The effect of matrix toughness and loading rate on the mode-II interlaminar fracture toughness of glass-fibre/vinyl-ester composites

Abstract

Glass-fibre-reinforced composites are increasingly used for structural applications. However, like high-performance carbon-fibre composites, they are susceptible to mode-II-dominated delamination. In response to this problem, this paper investigates the effect of matrix toughness and loading rate on the mode-II interlaminar fracture toughness ( G IIc) of unidirectional glass-fibre composites with brittle and rubber-toughened vinyl ester matrices. Mode II tests were conducted σn end-notch-flexure (ENF) specimens at test rates ranging from 1 mm/min to 3 m/s. The G IIc results were compared to the order of matrix G Ic.

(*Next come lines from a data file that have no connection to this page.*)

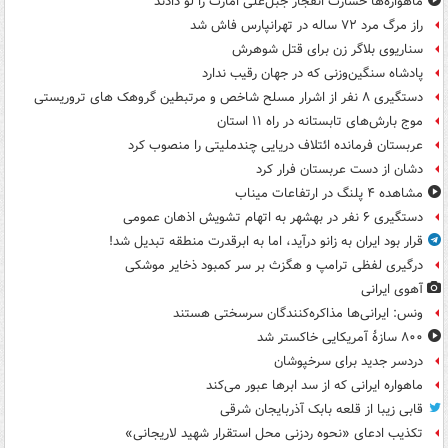
ماهواره‌ها خسارت انفجار جبل‌علی امارت را لو دادند
راز مرگ مرد ۷۲ ساله در تهرانپارس فاش شد
سناریوی بلاگر زن برای قتل شوهرش
پادشاه سنگین‌وزنی که در جهان رقیب ندارد
دستگیری ۸ نفر از اشرار مسلح شاخص و مرتبطین گروهک های تروریستی
موج بارش‌های تابستانه در راه ۱۱ استان
عربستان فرمانده ائتلاف دریایی چندملیتی را منصوب کرد
دشان از دست عربستان فرار کرد
مشاهده ۴ پلنگ در ارتفاعات میناب
دستگیری ۶ نفر در بهشهر به اتهام تشویش اذهان عمومی
قرار بود ایران به زانو درآید، اما به ابرقدرت منطقه تبدیل شد!
درگیری لفظی ترامپ و هگزث بر سر کمبود ذخایر موشکی
آهوی ایرانی
ونس: ایرانی‌ها مذاکره‌کنندگان سرسختی هستند
۸۰۰ سازۀ آمریکایی خاکستر شد
دردسر جدید برای سرخپوشان
ماهواره ایرانی که از سد ابرها عبور می‌کند
قابی زیبا از قلعه بابک آذربایجان شرقی
تکذیب ادعای «نحوه ردزنی محل استقرار شهید لاریجانی»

There was no significant effect of loading rate or matrix toughness on G IIc. The absence of a loading rate effect is consistent with the bulk of the experimental data in the literature, but the absence of a matrix effect is not. Microscopic examination of fracture surfaces shows similar matrix deformation in each composite. The through-thickness matrix deformation zone size is also similar. These observations suggest similar energy absorption in each composite and hence support the G IIc test results. It is concluded that failure is interface controlled, whereby unstable fracture is initiated after a similarly short period of crack growth in each composite, and before an increase in G IIc as a result of increased matrix toughness becomes apparent. The G IIc results indicate that the use of rubber-toughened vinyl ester matrices in glass-fibre composites will not improve resistance to impact-induced mode II-delamination. However, through-thickness impact damage in composite structures is likely to result from mixed-mode (I/II) loading. Therefore, suggestions for future work include investigation of the matrix effect on mixed-mode (I/II) interlaminar fracture toughness, and on delamination resistance of plate structures subjected to transverse low-velocity impact.